ASSIGNMENT -> Find every line below that contains the word "lines" and copy it out.

INFORMATION SUPPLIED ->
*** Begin section ***

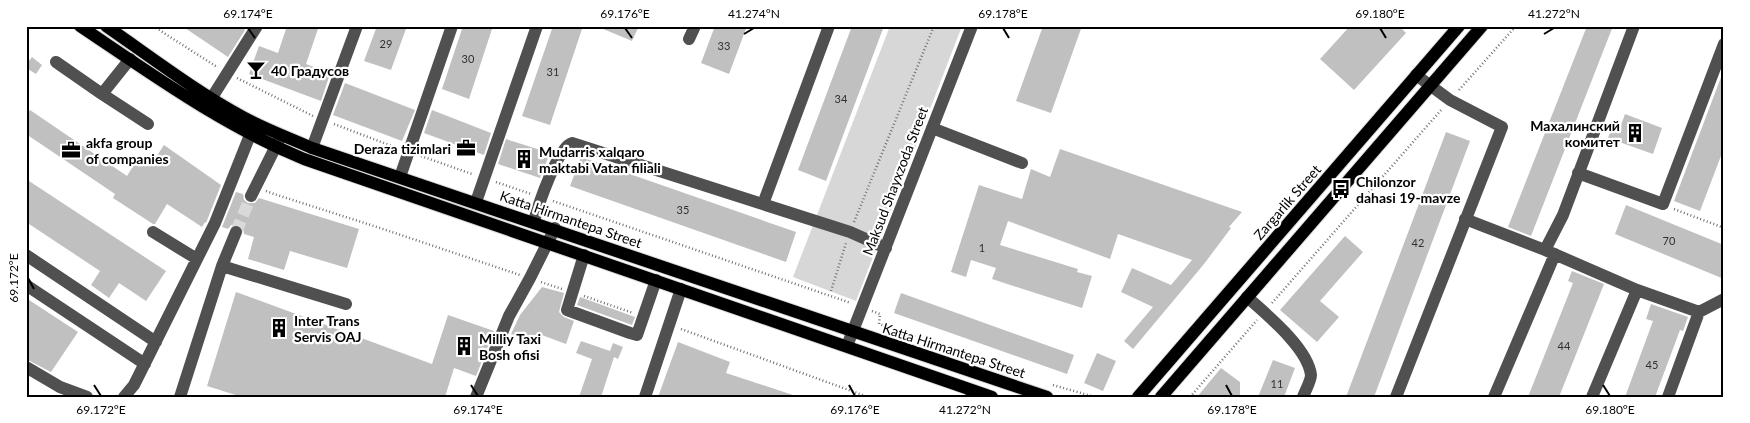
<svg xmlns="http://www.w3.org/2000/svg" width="1750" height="423" viewBox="0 0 1750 423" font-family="Lato,sans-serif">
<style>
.green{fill:#d7d7d7}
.building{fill:#c0c0c0}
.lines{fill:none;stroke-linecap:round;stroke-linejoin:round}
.minor-tunnel{stroke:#d9d9d9;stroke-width:12;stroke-dasharray:12 6;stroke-linecap:butt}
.major-casing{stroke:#dbdbdb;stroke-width:14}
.path{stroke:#727272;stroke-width:2.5;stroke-dasharray:1 2.5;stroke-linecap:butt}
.minor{stroke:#505050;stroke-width:12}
.major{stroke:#000;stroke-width:12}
.ticks{fill:none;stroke:#000;stroke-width:2}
.labels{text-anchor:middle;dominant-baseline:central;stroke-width:4.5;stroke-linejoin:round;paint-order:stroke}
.number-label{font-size:11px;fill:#303030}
.poi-label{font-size:14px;font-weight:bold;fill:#000;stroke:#fff;text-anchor:start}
.street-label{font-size:14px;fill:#000;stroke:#fff}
.neatline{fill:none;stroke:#000;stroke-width:2}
.ticks-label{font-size:12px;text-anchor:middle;fill:#000}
</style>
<rect width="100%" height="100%" fill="#fff"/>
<!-- green -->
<path class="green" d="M890 26H962L856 301 793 277Z"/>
<!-- building -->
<path class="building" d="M182 26H240L245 30 228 57Z
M287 26H319L306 64 329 73 328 76 329 77 321 101 249 74 259 46 278 53Z
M377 26H407L391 70 364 61Z
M463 26H493L469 99 442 89Z
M553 26H583L550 125 522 116Z
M596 26H639L632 41Z
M715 26H747L729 74 701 63Z
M852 26H884L826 181 798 170Z
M1043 26H1082L1051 113 1016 101Z
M1350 26H1399L1406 33 1354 90 1320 59Z
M1587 26H1613L1531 236 1508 227Z
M32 57 42 65 36 74 26 68V65Z
M1723 72 1724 148 1700 211 1674 201Z
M345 83 415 110 402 141 333 115Z
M30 110 127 176 138 158 150 166 164 145 221 185 206 223 205 222 202 227 167 204 155 224H153L113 198 115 194 26 134V116Z
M432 110 491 133 484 155 424 133Z
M1625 114 1662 128 1653 154 1608 138 1614 122 1621 125Z
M1446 132 1470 141 1374 397H1346Z
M506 139 550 153 540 178 498 164Z
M1060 149 1242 212 1229 227 1231 228 1204 264 1133 349 1124 341 1153 307 1121 292 1132 268 1171 285 1192 260 1118 234 1110 259 1008 221 1000 245 1078 269 1077 272 1092 276 1082 308 992 279 996 268 971 260 966 277 951 272 979 185 1022 199 1031 169 1050 177Z
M581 157 796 232 786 262 570 186Z
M26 179 166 271 146 301 119 283 109 298 91 285 100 271 26 222Z
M236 192 243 194 244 200 248 203H255L259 198 359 229 347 268 290 251 284 270 248 259 254 237 244 234 243 227 239 224 231 225 228 229 222 227Z
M1626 205 1724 245V279L1615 234Z
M1345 236 1363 252 1320 301 1339 317 1317 342 1280 310Z
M1572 271 1604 284 1559 397H1528L1573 283 1568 281Z
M542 287 564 293 559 312 564 317 574 321 566 344 539 334 537 342 511 334 520 315Z
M236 292 432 364 448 315 494 331 476 376 454 368 445 397H242L207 386Z
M901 293 1074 355 1067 374 894 313Z
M580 297 635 317 632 325 577 305Z
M26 298 78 332 51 372 26 359Z
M1651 304 1688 317 1683 331 1680 330 1655 397H1625L1653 321 1646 319Z
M581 341 610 351 613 343 623 347 618 359 614 357 601 397H579L592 359 576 353Z
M678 342 730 362 726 373 793 395V397H658Z
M1097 353 1116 361 1103 391 1084 383Z
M1273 360 1295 368 1284 397H1258Z
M1221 368 1240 382V397H1197Z"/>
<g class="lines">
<!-- minor-tunnel -->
<path class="minor-tunnel" d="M236 232 251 196"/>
<!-- major casing -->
<g class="major-casing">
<path id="major" d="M80 26C153 75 222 125 304 159L992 397
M106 26C151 57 195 91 243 117 265 129 289 138 312 148 558 229 802 315 1047 397
M1138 397 1459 26
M1161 397 1482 26"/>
</g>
<!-- path -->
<path class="path" d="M153 26 217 67
M237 78 313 116
M1459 90 1516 26
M334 124 397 148
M421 156 472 174
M496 182 531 194
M266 191 274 194 377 227 520 275
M553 201 851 303
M1674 209 1724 228
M854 222 934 26
M541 282 562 289
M831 291 846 243
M584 296 633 313
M1272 303 1442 109
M872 311 880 314 879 324 963 354
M681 329 868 397
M1053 385 1095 397
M1190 397 1257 320"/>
<!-- minor -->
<path class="minor" d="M689 39 695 26
M56 62 102 94 130 59
M102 94 148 124
M206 107 257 26
M932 128 1022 163
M312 148 357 26
M1578 173 1663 204 1724 44
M400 177 452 26
M251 196 280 138
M476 202 537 26
M763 204 829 26
M1465 219 1545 250 1563 215 1634 26
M534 221C538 206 558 146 572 143L850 232 886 248
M153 232 197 259
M1545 250 1637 290 1699 312
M26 255 156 342
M584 255 567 310 630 333 637 335 656 280
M222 266 346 304
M26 285 145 364
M1247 297C1266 314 1308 348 1311 375 1311 381 1305 391 1303 397
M847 346 972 26
M26 367 60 387 87 397
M124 397 134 385 215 223 250 135
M180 397 222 266 236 232
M476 397 509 316 530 278 555 228
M645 397 681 289
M1396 397 1502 127 1450 100 1416 75
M1494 397 1555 254
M1592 397 1637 290
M1668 397 1699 312 1724 299"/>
<!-- major -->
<use href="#major" class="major"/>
</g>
<!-- ticks -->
<path class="ticks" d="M248 28 255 38M625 28 632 38M1003 28 1009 38M1380 28 1386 38M744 34 754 28M1544 34 1554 28M28 278 34 289M94 385 101 396M471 385 478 396M849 385 855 396M1226 385 1232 396M1603 385 1610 396M965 396 976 389"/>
<!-- icons -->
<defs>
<g id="bar-bare" transform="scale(1.5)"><path d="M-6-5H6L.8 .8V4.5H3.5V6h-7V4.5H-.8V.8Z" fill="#000" stroke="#fff" stroke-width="2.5" paint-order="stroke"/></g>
<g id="building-bare" transform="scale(1.5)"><path d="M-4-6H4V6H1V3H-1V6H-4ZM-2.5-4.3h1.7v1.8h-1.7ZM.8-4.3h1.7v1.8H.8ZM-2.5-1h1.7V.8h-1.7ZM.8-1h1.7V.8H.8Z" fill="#000" stroke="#fff" stroke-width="2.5" paint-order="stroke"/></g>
<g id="office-bare" transform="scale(1.5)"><path d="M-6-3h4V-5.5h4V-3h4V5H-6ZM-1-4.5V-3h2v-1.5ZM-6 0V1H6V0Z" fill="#000" stroke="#fff" stroke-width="2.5" paint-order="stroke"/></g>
<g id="bus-bare" transform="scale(1.5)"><path d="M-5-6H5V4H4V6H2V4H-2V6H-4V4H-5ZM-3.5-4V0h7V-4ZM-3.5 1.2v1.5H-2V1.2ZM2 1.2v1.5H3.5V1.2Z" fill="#000" stroke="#fff" stroke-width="2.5" paint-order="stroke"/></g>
</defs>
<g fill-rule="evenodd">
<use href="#bar-bare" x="256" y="70"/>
<use href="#building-bare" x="1635" y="133"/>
<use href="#office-bare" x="466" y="148"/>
<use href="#office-bare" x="71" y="150"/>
<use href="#building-bare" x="524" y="159"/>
<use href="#bus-bare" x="1341" y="189"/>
<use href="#building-bare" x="279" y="328"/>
<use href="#building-bare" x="464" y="346"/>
</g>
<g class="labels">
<!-- number labels -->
<g class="number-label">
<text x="386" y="43">29</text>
<text x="724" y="45">33</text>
<text x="468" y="58">30</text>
<text x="553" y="71">31</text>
<text x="841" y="98">34</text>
<text x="683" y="209">35</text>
<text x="1669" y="240">70</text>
<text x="1418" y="242">42</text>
<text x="982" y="247">1</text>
<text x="1564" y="345">44</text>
<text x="1652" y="364">45</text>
<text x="1277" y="383">11</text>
</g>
<!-- poi labels -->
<g class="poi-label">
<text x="271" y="70">40 Градусов</text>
<text x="1620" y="125" text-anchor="end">Махалинский<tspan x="1620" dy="16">комитет</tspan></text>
<text x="86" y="142">akfa group<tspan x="86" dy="16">of companies</tspan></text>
<text x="451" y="148" text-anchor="end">Deraza tizimlari</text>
<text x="539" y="151">Mudarris xalqaro<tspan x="539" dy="16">maktabi Vatan filiali</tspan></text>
<text x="1356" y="181">Chilonzor<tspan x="1356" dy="16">dahasi 19-mavze</tspan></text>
<text x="294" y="320">Inter Trans<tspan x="294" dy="16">Servis OAJ</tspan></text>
<text x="479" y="338">Milliy Taxi<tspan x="479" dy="16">Bosh ofisi</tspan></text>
</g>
<!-- street labels -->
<g class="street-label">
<text transform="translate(895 181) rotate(-69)">Maksud Shayxzoda Street</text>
<text transform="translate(1287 202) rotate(-49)">Zargarlik Street</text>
<text transform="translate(571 219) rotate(19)">Katta Hirmаntepa Street</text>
<text transform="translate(954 350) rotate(18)">Katta Hirmаntepa Street</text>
</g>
</g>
<!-- border -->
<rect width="1750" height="423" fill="none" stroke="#ffffff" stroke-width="55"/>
<rect x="28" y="28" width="1694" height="368" class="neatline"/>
<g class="ticks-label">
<text x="248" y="18">69.174°E</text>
<text x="625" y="18">69.176°E</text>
<text x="754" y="18">41.274°N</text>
<text x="1003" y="18">69.178°E</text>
<text x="1380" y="18">69.180°E</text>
<text x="1554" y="18">41.272°N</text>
<text transform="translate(14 278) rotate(-90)" y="4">69.172°E</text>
<text x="101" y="414">69.172°E</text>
<text x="478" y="414">69.174°E</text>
<text x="855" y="414">69.176°E</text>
<text x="965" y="414">41.272°N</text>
<text x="1232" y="414">69.178°E</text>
<text x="1610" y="414">69.180°E</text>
</g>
</svg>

*** End section ***

REPLY ->
.lines{fill:none;stroke-linecap:round;stroke-linejoin:round}
<g class="lines">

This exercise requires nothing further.